**Texte fourni**:

:::

Pourtant, ces trois aspects déterminants ne sont que très peu abordés par le projet de loi, qui se contente de maintenir le cadre actuel, pourtant insatisfaisant, et de transposer a minima la 3ème directive postale. Aussi, l'enjeu du débat doit être d'utiliser les marges de manœuvre existantes pour proposer les avancées sans lesquelles La Poste ne saurait assurer ses missions de service public dans des conditions satisfaisantes et pérennes.

2.1 - ETOFFER LA DEFINITION DU SERVICE PUBLIC

La Poste est en charge de quatre missions de service public, consacrées et définies depuis la loi du 20 mai 2005 : le service universel postal, entendu en droit communautaire comme une « offre de services postaux de qualité déterminée fournis de manière permanente en tout point du territoire à des prix abordables pour tous les utilisateurs », la contribution, par son réseau de points de contact, à l'aménagement et au développement du territoire, le transport et la distribution de la presse, et l'accessibilité bancaire.

Se borner, comme le fait le projet du Gouvernement, à rappeler ces missions et à maintenir leur définition actuelle, est indispensable, mais insuffisant. Tout en conservant les droits existants, de réelles avancées pourraient être réalisées, en concertation avec les usagers et les collectivités territoriales, en consacrant de nouveaux droits, correspondant aux besoins réels que doit satisfaire le service public postal.

A titre d'exemple, concernant le service universel, d'autres droits s'ajoutant aux droits actuels (tels que la péréquation tarifaire ou la levée et la distribution six jours sur sept sur tout le territoire) pourraient être examinés. On peut penser, entre autres, aux horaires d'ouverture des bureaux de poste, ou aux services offerts par le postier lors de la distribution du courrier (avec, par exemple, des exigences de qualité de la distribution).

De plus, concernant la contribution à l'aménagement et au développement du territoire, le chiffre de 17000 points de contacts sur tout le territoire, qui correspond au réseau actuel mais est menacé, pourrait être consacré, et leurs modalités d'implantation rediscutées.

:::

Enregistrements extraits d'une collection:
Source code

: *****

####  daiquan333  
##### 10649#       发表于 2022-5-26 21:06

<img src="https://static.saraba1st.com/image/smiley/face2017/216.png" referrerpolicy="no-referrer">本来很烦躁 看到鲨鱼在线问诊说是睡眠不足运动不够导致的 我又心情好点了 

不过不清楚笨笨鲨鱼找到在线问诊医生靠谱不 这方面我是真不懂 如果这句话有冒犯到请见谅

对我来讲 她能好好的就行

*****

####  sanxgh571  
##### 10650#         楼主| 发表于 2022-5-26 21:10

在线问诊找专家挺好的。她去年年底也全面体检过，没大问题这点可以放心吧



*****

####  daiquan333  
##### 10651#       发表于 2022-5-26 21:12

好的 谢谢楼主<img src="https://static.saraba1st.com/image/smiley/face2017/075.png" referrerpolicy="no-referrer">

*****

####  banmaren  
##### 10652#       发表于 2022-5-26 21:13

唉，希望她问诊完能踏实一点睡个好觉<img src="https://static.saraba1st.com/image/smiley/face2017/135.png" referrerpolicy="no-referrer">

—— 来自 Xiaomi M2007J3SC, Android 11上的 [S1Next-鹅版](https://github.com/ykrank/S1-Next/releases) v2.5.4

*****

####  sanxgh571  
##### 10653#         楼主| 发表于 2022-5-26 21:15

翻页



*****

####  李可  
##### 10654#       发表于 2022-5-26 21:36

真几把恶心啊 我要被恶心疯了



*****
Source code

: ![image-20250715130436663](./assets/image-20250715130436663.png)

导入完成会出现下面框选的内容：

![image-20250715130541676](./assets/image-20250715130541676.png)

:::

D'après le texte sur La Poste, depuis quelle loi les quatre missions de service public de La Poste sont-elles consacrées et définies, s'il vous plaît ?

Depuis la loi du 20 mai 2005.